**Required action**: Repeat word for word the part of the prospectus passage below that begins at the words "WHERE YOU CAN" and stops after the words "at http://www.sec.gov.".

We own, directly or indirectly, all the outstanding common stock of
the following operating public utility companies: AEP Texas Inc.,
Appalachian Power Company, Indiana Michigan Power Company, Kentucky
Power Company, Kingsport Power Company, Ohio Power Company, Public
Service Company of Oklahoma, Southwestern Electric Power Company
and Wheeling Power Company. These operating public utility
companies supply electric service in portions of Arkansas, Indiana,
Kentucky, Louisiana, Michigan, Ohio, Oklahoma, Tennessee, Texas,
Virginia and West Virginia. We also own all of the membership
interests of AEP Transmission Holding Company, LLC, a holding
company for our transmission operation joint ventures and for seven
transmission-only electric utilities, each of which is
geographically aligned with our utility operations.
PROSPECTUS SUPPLEMENTS
We will provide information to you about the securities in up to
three separate documents that progressively provide more detail:
(a) this prospectus provides general information some of which may
not apply to your securities, (b) the accompanying prospectus
supplement provides more specific terms of your securities, and (c)
the pricing supplement, if any, provides the final terms of your
securities. It is important for you to consider the information
contained in this prospectus, the prospectus supplement, and the
pricing supplement, if any, in making your investment
decision.
WHERE YOU CAN FIND MORE INFORMATION
This prospectus is part of a registration statement we filed with
the Securities and Exchange Commission (“SEC”). We also file
annual, quarterly and current reports and other information with
the SEC. You may examine our SEC filings through the SEC’s website
at http://www.sec.gov.

**Record set**:
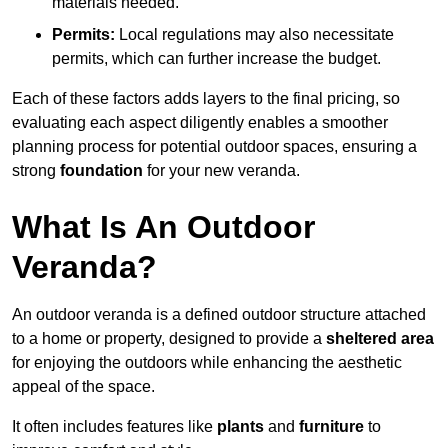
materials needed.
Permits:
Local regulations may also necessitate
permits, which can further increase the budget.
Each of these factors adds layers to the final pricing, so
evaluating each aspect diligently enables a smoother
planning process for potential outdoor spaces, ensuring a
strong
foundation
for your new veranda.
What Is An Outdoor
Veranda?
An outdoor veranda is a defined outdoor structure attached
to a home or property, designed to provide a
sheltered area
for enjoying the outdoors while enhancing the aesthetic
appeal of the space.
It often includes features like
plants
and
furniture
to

**Written response**:
WHERE YOU CAN FIND MORE INFORMATION
This prospectus is part of a registration statement we filed with
the Securities and Exchange Commission (“SEC”). We also file
annual, quarterly and current reports and other information with
the SEC. You may examine our SEC filings through the SEC’s website
at http://www.sec.gov.